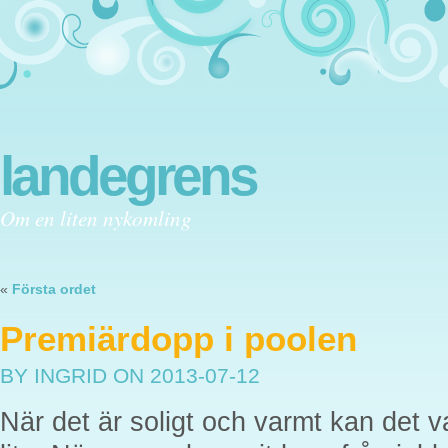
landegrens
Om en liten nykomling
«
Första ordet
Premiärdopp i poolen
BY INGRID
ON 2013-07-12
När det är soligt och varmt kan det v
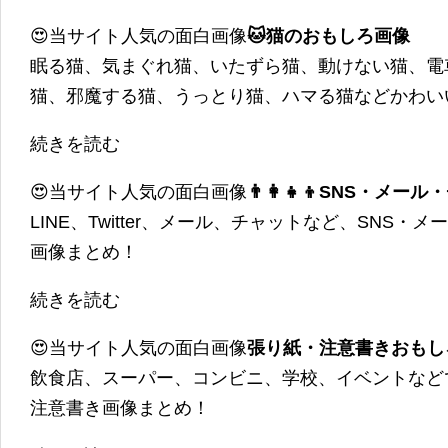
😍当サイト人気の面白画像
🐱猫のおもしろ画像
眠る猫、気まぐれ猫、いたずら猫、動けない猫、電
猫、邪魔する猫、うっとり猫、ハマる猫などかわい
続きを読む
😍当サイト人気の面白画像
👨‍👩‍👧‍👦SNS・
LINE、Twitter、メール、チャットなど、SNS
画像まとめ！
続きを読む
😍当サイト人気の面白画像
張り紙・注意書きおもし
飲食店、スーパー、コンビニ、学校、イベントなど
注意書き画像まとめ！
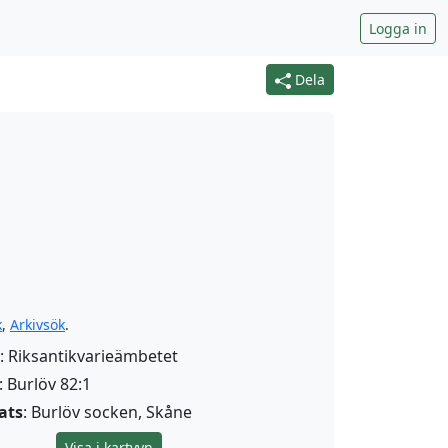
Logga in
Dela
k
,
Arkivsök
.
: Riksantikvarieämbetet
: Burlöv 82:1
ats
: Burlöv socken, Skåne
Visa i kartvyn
* * *
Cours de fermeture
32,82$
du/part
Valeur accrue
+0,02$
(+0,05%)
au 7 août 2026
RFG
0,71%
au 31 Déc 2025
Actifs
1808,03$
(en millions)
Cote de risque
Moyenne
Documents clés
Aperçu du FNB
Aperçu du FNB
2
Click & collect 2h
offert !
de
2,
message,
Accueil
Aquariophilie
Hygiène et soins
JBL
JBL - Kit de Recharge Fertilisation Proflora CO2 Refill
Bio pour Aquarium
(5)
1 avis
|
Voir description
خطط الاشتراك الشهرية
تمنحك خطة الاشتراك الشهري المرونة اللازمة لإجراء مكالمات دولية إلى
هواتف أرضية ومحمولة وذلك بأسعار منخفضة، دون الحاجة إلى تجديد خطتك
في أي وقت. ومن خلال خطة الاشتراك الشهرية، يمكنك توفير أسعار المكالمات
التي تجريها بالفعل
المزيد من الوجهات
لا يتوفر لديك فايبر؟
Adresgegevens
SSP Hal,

Task details.
Would you quote everything above from the line containing "Voir description" down to the line containing "Adresgegevens"? Include both of those lines and nothing else.

Reply to the exercise.
Voir description
خطط الاشتراك الشهرية
تمنحك خطة الاشتراك الشهري المرونة اللازمة لإجراء مكالمات دولية إلى
هواتف أرضية ومحمولة وذلك بأسعار منخفضة، دون الحاجة إلى تجديد خطتك
في أي وقت. ومن خلال خطة الاشتراك الشهرية، يمكنك توفير أسعار المكالمات
التي تجريها بالفعل
المزيد من الوجهات
لا يتوفر لديك فايبر؟
Adresgegevens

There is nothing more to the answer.